**Extracted material:**
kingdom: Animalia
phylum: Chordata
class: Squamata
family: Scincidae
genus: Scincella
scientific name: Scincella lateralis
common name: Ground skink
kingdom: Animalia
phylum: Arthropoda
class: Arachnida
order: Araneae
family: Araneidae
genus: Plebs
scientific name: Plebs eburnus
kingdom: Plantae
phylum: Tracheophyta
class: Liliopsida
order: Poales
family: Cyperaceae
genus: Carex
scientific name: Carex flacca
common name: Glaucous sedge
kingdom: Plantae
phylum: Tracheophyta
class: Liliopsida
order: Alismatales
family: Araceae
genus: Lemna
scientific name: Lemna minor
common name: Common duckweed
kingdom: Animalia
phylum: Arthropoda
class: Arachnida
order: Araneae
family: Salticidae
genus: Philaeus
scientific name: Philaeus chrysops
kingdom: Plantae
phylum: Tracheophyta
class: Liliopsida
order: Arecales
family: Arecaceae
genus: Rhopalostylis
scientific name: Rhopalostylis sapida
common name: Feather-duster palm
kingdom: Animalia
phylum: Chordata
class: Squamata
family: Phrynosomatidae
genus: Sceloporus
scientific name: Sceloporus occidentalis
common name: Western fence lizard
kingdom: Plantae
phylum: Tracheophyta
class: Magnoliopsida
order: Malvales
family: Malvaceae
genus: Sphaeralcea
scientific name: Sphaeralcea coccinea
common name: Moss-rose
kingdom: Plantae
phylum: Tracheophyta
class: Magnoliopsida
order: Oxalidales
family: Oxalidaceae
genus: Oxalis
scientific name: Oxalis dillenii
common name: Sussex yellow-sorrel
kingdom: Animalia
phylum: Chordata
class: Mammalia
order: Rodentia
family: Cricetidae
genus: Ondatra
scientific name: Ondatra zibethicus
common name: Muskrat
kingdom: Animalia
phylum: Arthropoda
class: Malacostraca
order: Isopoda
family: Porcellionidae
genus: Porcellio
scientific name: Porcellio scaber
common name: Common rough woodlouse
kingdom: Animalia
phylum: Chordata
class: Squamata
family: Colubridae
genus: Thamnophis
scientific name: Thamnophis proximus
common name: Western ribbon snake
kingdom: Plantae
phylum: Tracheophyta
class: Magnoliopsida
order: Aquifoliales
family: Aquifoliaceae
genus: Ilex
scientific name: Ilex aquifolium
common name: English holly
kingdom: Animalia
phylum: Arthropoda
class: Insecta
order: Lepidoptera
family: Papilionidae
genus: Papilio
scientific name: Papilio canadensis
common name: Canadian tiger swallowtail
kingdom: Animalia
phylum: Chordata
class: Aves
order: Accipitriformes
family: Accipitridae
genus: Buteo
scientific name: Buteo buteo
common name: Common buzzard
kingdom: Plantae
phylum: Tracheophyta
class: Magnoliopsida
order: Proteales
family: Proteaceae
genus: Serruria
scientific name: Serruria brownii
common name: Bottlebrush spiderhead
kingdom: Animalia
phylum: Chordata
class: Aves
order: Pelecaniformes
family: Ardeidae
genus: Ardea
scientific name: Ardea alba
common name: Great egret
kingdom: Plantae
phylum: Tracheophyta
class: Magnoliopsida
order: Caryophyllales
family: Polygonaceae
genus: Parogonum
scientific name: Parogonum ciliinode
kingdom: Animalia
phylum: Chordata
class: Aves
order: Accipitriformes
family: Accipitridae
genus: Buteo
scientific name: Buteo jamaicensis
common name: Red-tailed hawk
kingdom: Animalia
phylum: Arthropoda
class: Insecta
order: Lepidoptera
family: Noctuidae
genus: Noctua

**Goal:**
Please write out the stretch of the records from the line that contains "genus: Lemna" through the line that contains "order: Arecales", both lines included, copying each line without any change.

**Task solution:**
genus: Lemna
scientific name: Lemna minor
common name: Common duckweed
kingdom: Animalia
phylum: Arthropoda
class: Arachnida
order: Araneae
family: Salticidae
genus: Philaeus
scientific name: Philaeus chrysops
kingdom: Plantae
phylum: Tracheophyta
class: Liliopsida
order: Arecales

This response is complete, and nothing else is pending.